::: Data to process
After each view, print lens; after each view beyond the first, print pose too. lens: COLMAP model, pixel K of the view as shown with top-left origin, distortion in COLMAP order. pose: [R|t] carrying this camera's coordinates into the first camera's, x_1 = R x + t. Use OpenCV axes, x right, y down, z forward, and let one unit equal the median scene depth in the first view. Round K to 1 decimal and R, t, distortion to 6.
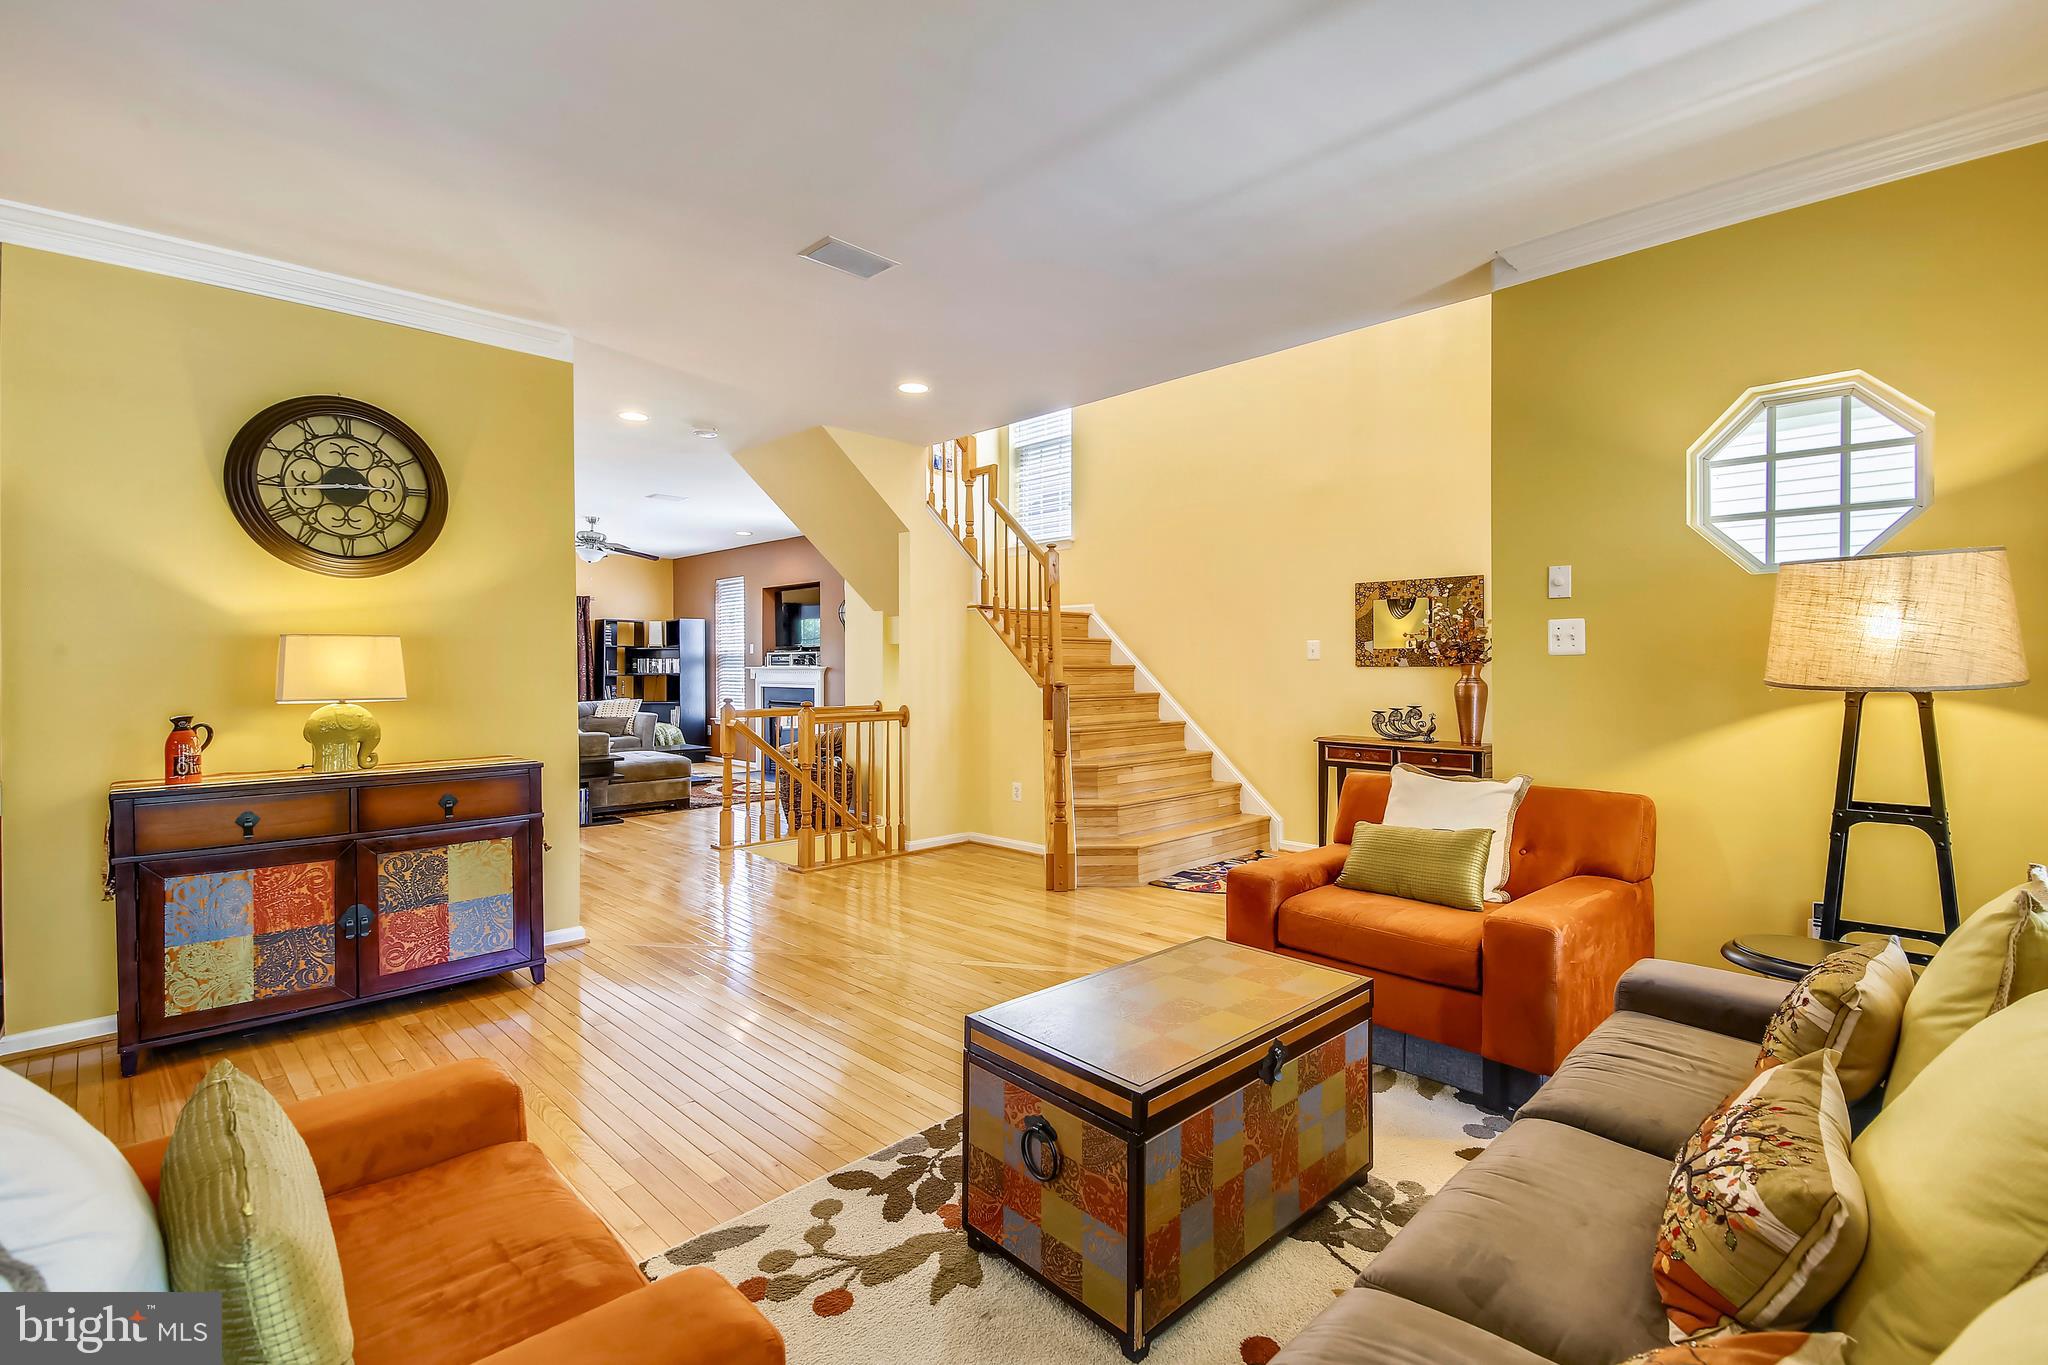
lens RADIAL K [[925.9, 0, 1040.6], [0, 925.9, 673.6], [0, 0, 1]] dist [0.002897, -0.008052]
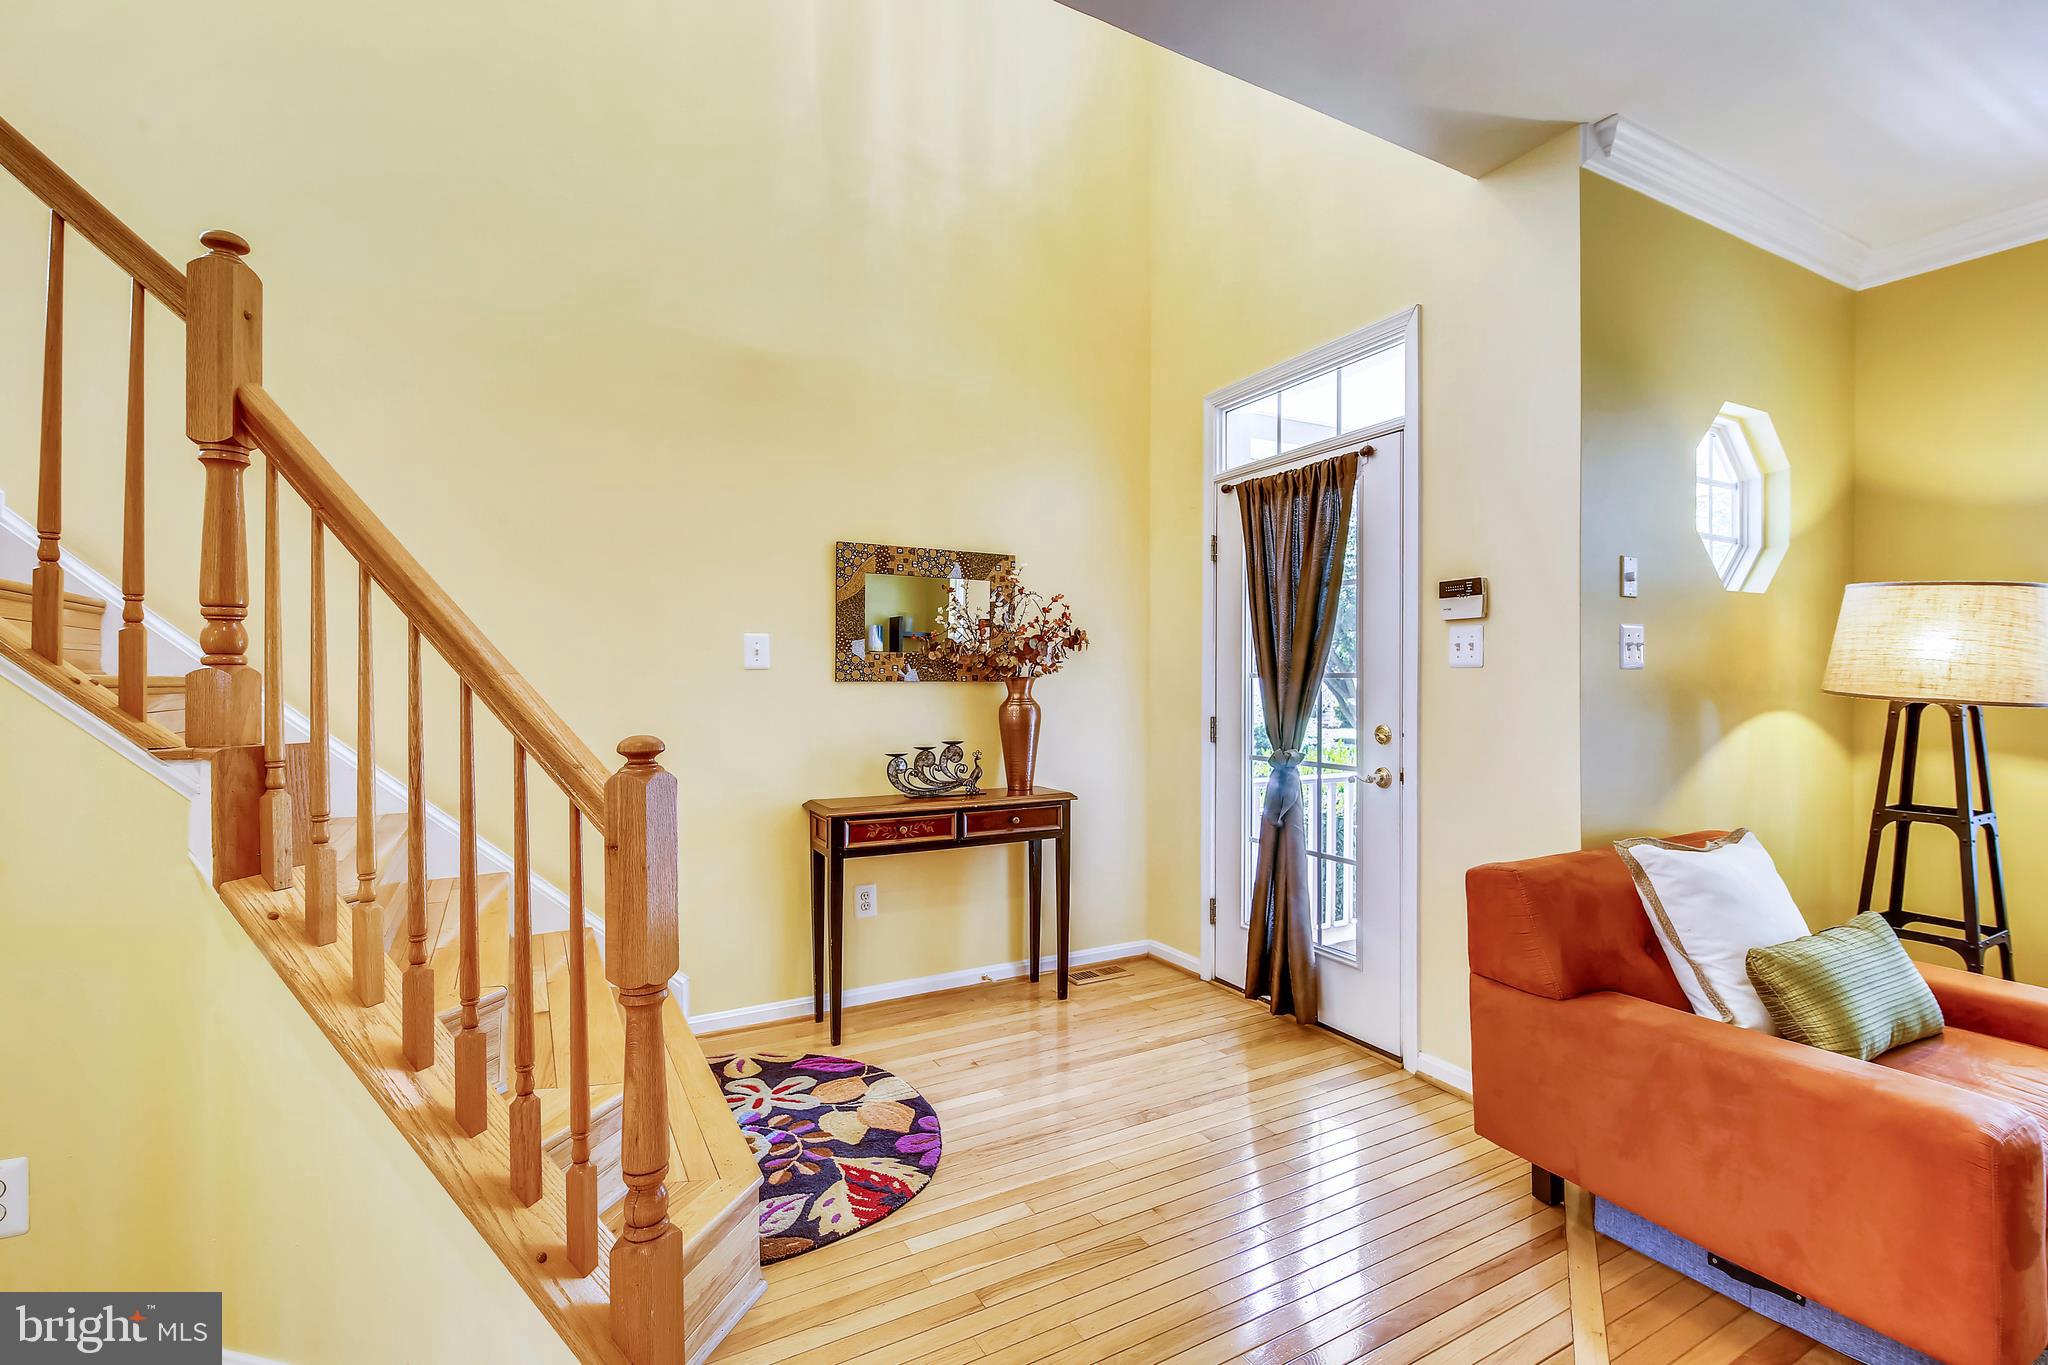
lens RADIAL K [[925.9, 0, 1032.1], [0, 925.9, 682.4], [0, 0, 1]] dist [0.002897, -0.008052]
pose [[0.292239, -0.001754, 0.956344, -0.336473], [0.004814, 0.999988, 0.000363, -0.011392], [-0.956333, 0.004498, 0.292244, 1.231984]]
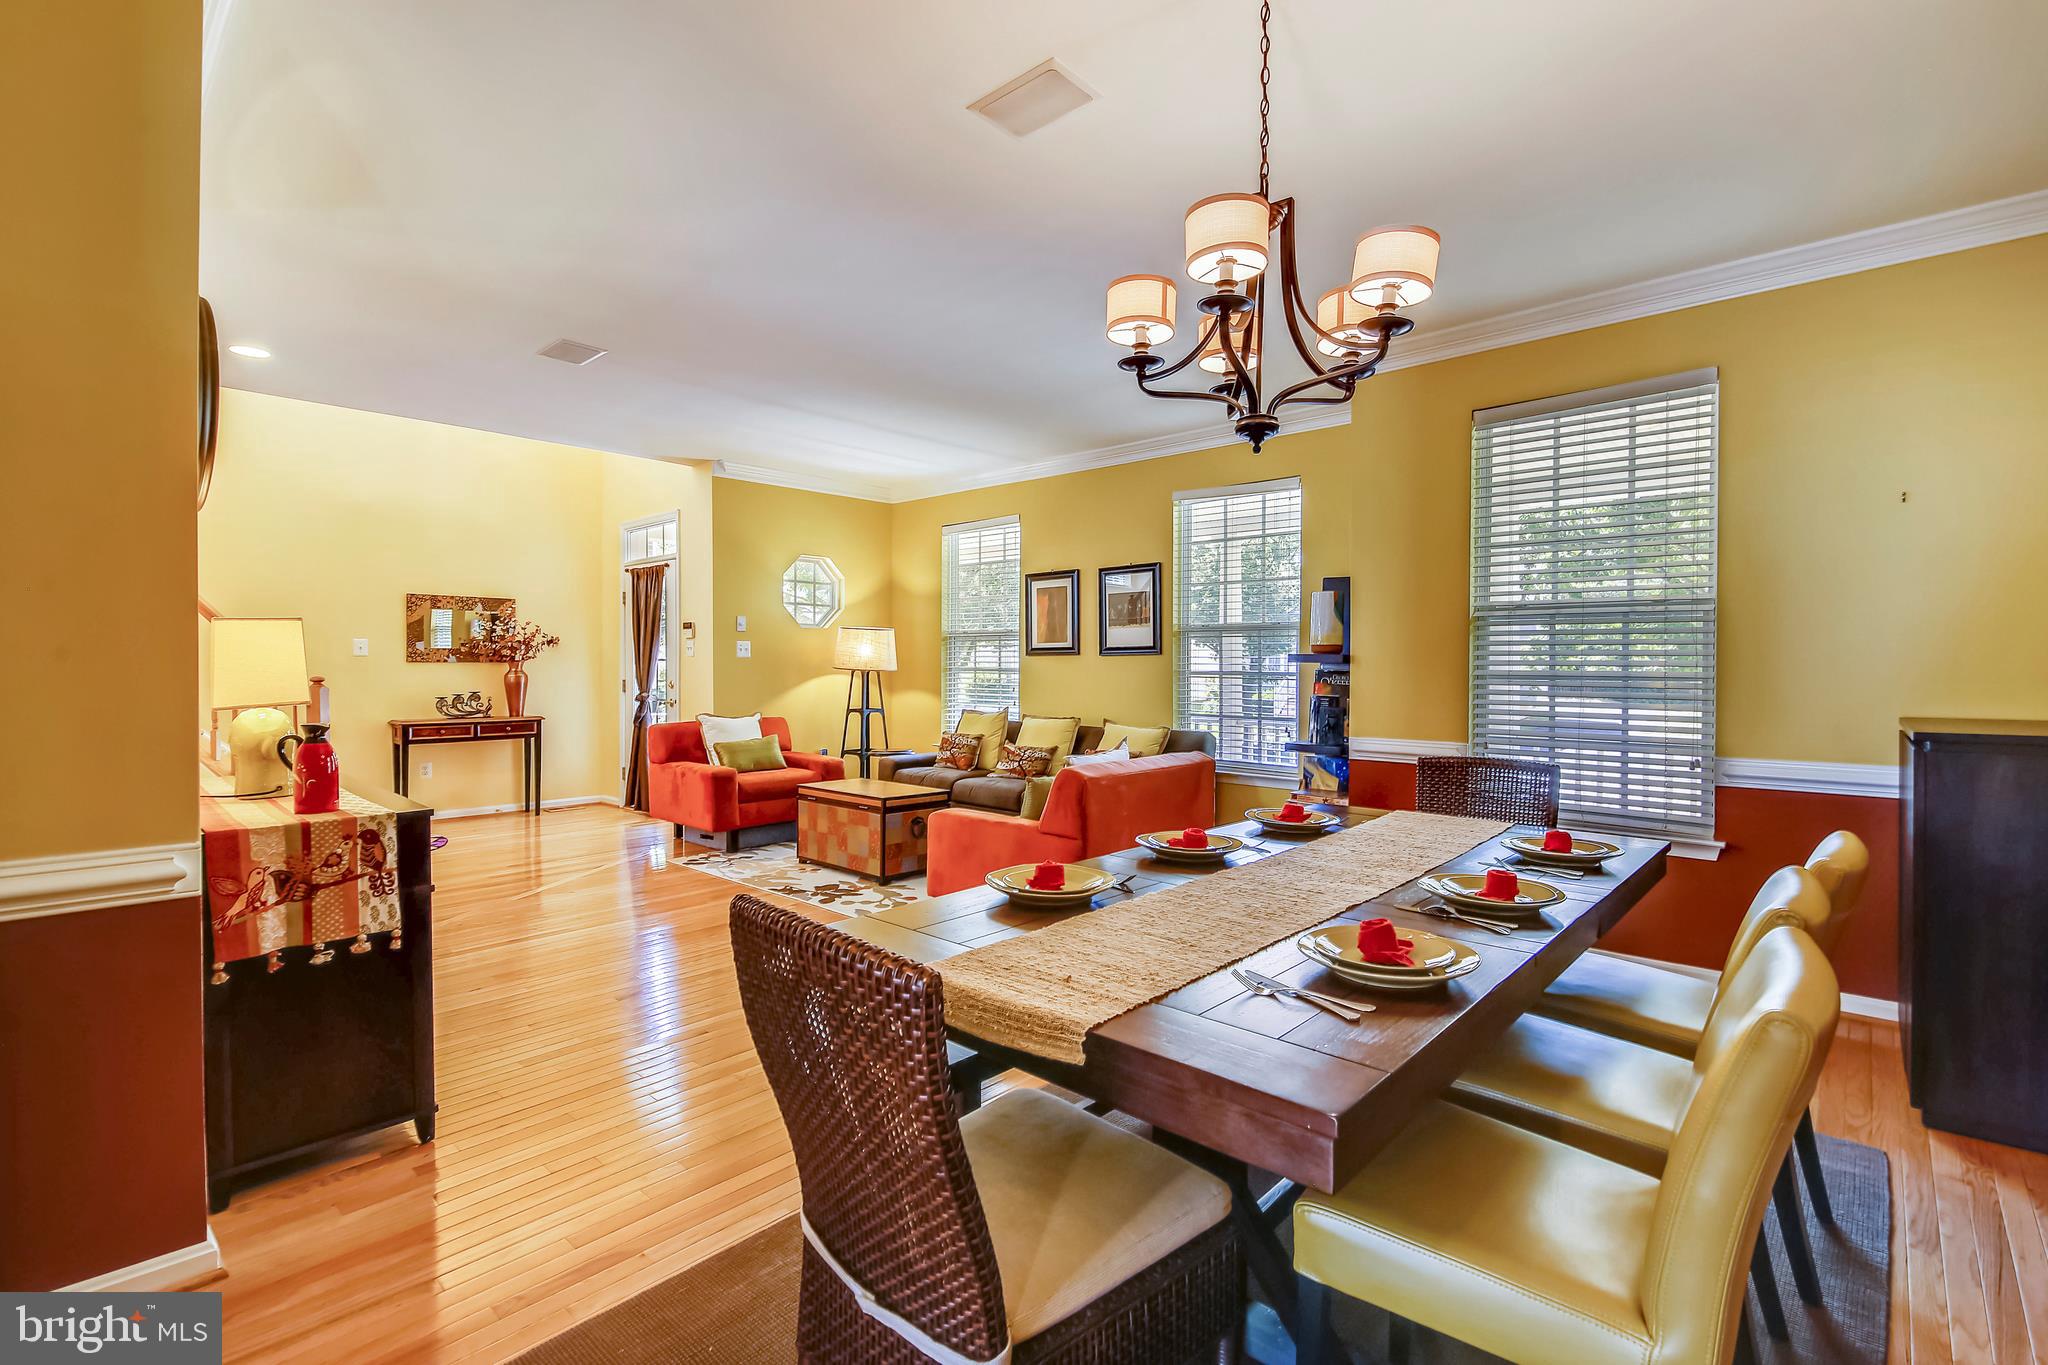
lens RADIAL K [[925.9, 0, 1042.0], [0, 925.9, 676.6], [0, 0, 1]] dist [0.002897, -0.008052]
pose [[-0.044962, -0.011470, 0.998923, -1.586006], [0.005370, 0.999917, 0.011723, 0.002757], [-0.998974, 0.005892, -0.044896, 0.391219]]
::::::
## About this task
Copy every record character for character. Skip the pictures.

## Output of the task
After each view, print lens; after each view beyond the first, print pose too. lens: COLMAP model, pixel K of the view as shown with top-left origin, distortion in COLMAP order. pose: [R|t] carrying this camera's coordinates into the first camera's, x_1 = R x + t. Use OpenCV axes, x right, y down, z forward, and let one unit equal the median scene depth in the first view. Round K to 1 decimal and R, t, distortion to 6.
lens RADIAL K [[925.9, 0, 1040.6], [0, 925.9, 673.6], [0, 0, 1]] dist [0.002897, -0.008052]
lens RADIAL K [[925.9, 0, 1032.1], [0, 925.9, 682.4], [0, 0, 1]] dist [0.002897, -0.008052]
pose [[0.292239, -0.001754, 0.956344, -0.336473], [0.004814, 0.999988, 0.000363, -0.011392], [-0.956333, 0.004498, 0.292244, 1.231984]]
lens RADIAL K [[925.9, 0, 1042.0], [0, 925.9, 676.6], [0, 0, 1]] dist [0.002897, -0.008052]
pose [[-0.044962, -0.011470, 0.998923, -1.586006], [0.005370, 0.999917, 0.011723, 0.002757], [-0.998974, 0.005892, -0.044896, 0.391219]]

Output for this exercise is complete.